> [Written instruction]
Filter the records and copy out each line that contains the string "pose", treating uppercase and lowercase as different.

> [Supplied records]
◆ ◆ ◆ ◆

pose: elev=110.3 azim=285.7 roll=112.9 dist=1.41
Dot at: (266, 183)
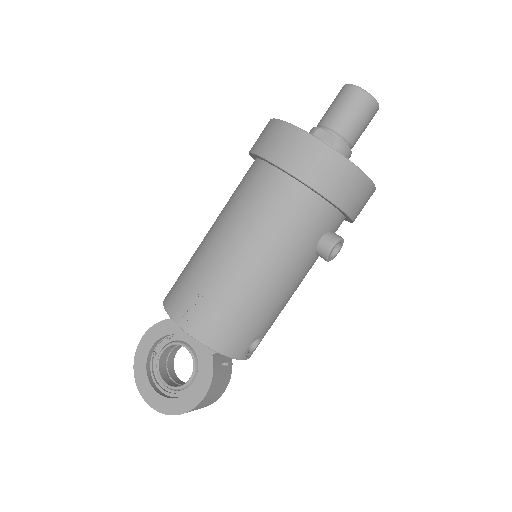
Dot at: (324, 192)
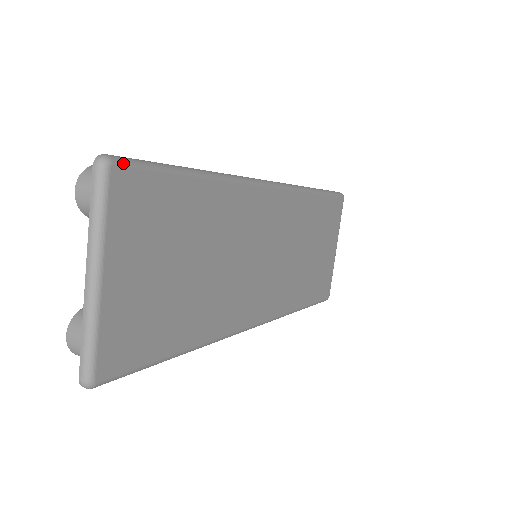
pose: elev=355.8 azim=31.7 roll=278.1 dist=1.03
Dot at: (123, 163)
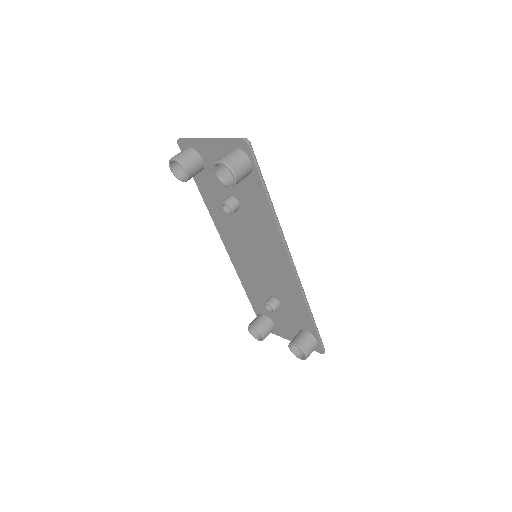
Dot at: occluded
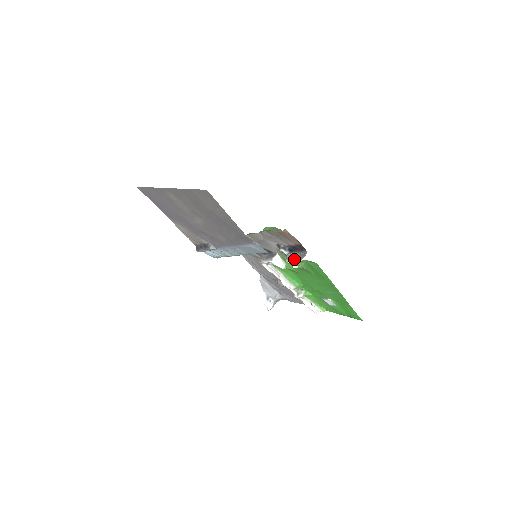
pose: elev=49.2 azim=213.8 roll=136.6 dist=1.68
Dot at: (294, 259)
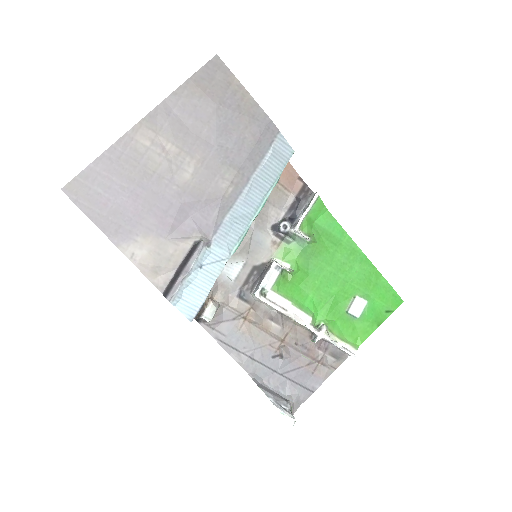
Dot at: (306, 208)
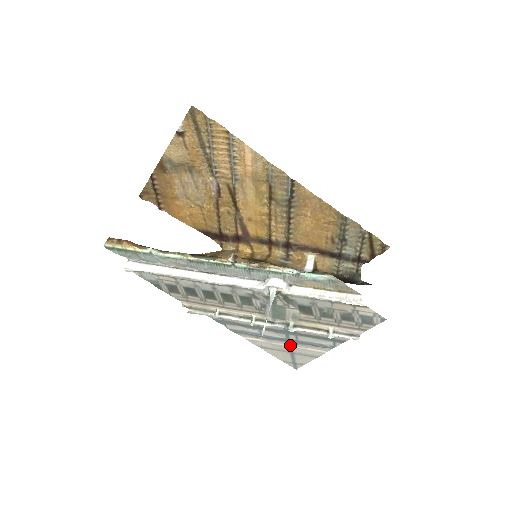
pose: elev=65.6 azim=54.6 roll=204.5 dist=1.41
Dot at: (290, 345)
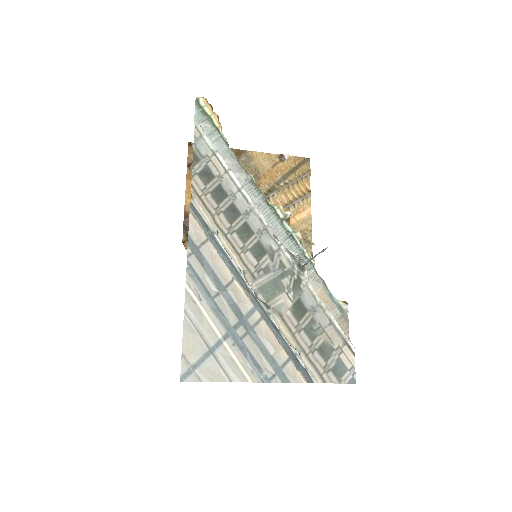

◆ ◆ ◆ ◆

> [Written answer]
pose: elev=110.3 azim=285.7 roll=112.9 dist=1.41
pose: elev=355.8 azim=31.7 roll=278.1 dist=1.03
pose: elev=49.2 azim=213.8 roll=136.6 dist=1.68
pose: elev=65.6 azim=54.6 roll=204.5 dist=1.41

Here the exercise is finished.